RENTON, Wash. (AP) — New Seattle wide receiver Gary Jennings already has a connection with the quarterback he's about to start catching passes from.
He was once coached on a YMCA youth basketball team by Russell Wilson back in Richmond, Virginia.
"I don't know if it was that competitive. We couldn't even press, I don't think," Jennings said. "It was cool because he was a star player at the school, and he had a chance to be able to coach."
Jennings was the first of Seattle's picks on the final day of the NFL draft on Saturday. He was selected No. 120 overall in the fourth round, the first of three fourth-round selections by the Seahawks. Seattle also selected Wake Forest guard Phil Haynes and Oregon cornerback Ugo Amadi.
Seattle added Washington linebacker Ben Burr-Kirven early in the fifth round, the Pac-12 defensive player of the year last season, and finished the last of its 10 picks by selecting Miami running back Travis Homer and Florida State defensive tackle Demarcus Christmas.
But it was Jennings and his connection with Wilson which grabbed the attention. Jennings attended The Collegiate School in Richmond through eighth grade, the same school as Wilson and his sister, Anna. It was Anna's team that Jennings played on and was coached by the Seahawks' QB and his father.
Jennings guessed he was in fourth grade, perhaps a little younger, when he was coached by Wilson. And he remembered Wilson, who was in high school, already being a star quarterback.
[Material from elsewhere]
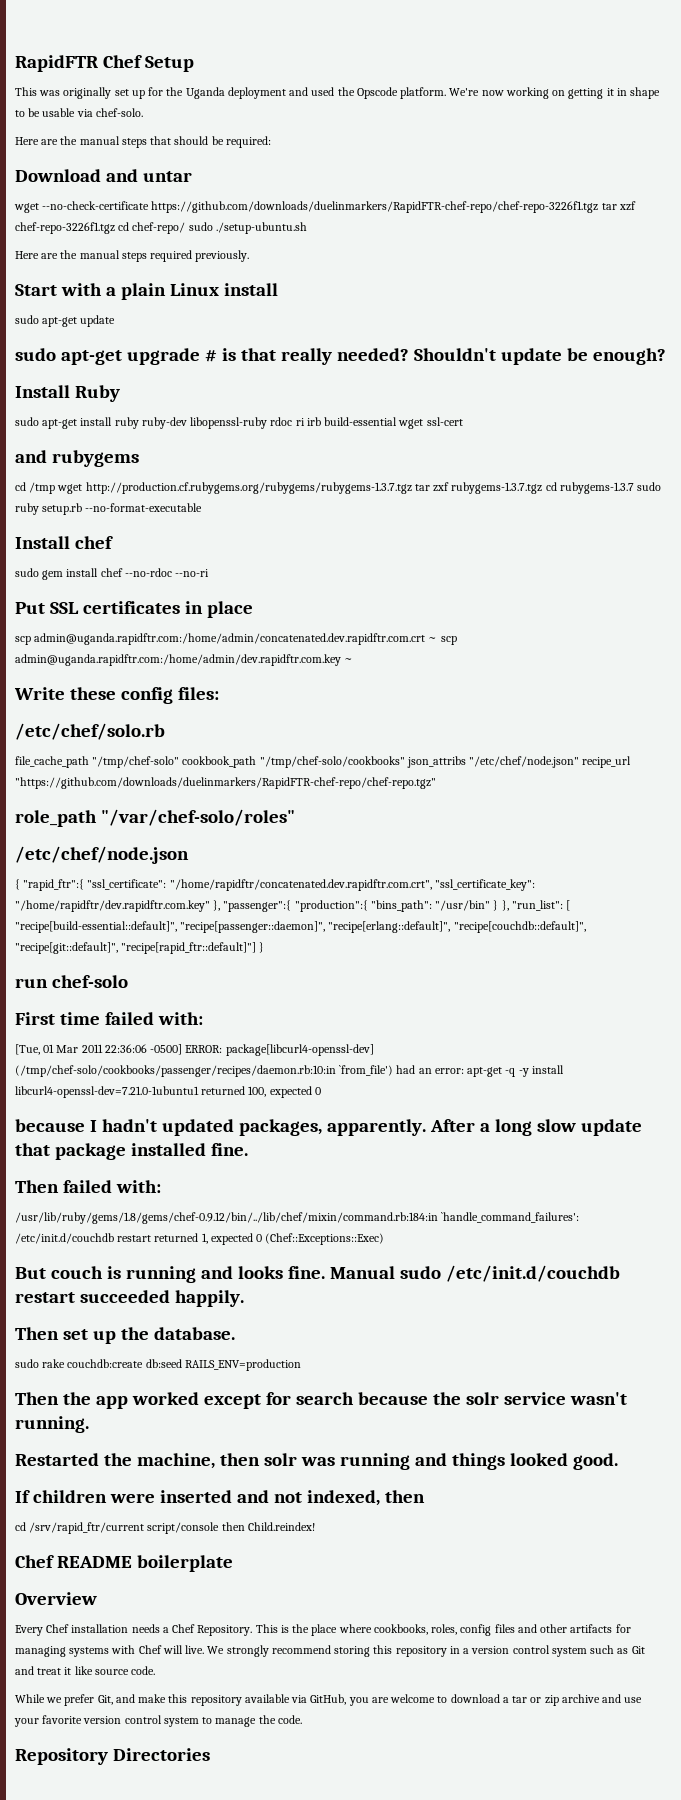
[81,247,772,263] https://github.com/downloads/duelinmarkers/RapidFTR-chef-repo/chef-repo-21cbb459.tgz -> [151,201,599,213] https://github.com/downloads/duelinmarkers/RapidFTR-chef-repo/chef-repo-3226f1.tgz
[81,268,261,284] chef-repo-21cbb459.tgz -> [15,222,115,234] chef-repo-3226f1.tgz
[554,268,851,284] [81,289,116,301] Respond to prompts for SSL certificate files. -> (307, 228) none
"Growing up in that school, I used to see him play quarterback. He was an amazing quarterback back in the day, too," Jennings said. "I saw him run back and forth across the field and someone was always wide open. They won state basically every year he was there."
Wilson tweeted later Saturday about being reunited with Jennings, who may end up being a potential slot receiver target for the QB.
Seattle clearly has concerns about whether Doug Baldwin will be able to play again after a myriad of injuries and offseason surgeries that has brought retirement into the picture. While Baldwin has been highly successful on the outside, he was most effective working out of the slot.
That's where Jennings could fit at least initially. Jennings played nearly 81 percent of his snaps last season at West Virginia in the slot, where he finished with 54 receptions and 13 touchdowns.
"It was a feeling like no other. For it to be Seattle as well, it's a perfect fit for me. For the system and what they do as an offense," Jennings said.
All of Seattle's picks on the final day seemed to fit a need. Haynes is a mauling guard who primarily is a run blocker and fits the mold of what Seattle has at the position with D.J. Fluker, Mike Iupati and last year with J.R. Sweezy. Amadi could project as Seattle's next nickel cornerback after splitting time between cornerback and safety at Oregon. Finding another option as a third cornerback was a priority after losing Justin Coleman in free agency.
"You have to be able to play with leverage, at nickel. Because the receiver has the two-way going in the middle of the field most of the time, so you have to learn how to use your help," Amadi said. "That's probably what helped my game to another level, because I understand leverage, I understood what the offense wants to do."
Burr-Kirven expects to contribute immediately on special teams after making the short drive across Lake Washington. Burr-Kirven led the nation in tackles as a senior with 176.
Homer is a developmental running back who adds depth for an offense that has made no secret in wanting to run the ball. And selecting Christmas addressed the one lingering vacancy in Seattle's draft of needing additional options on the interior defensive line.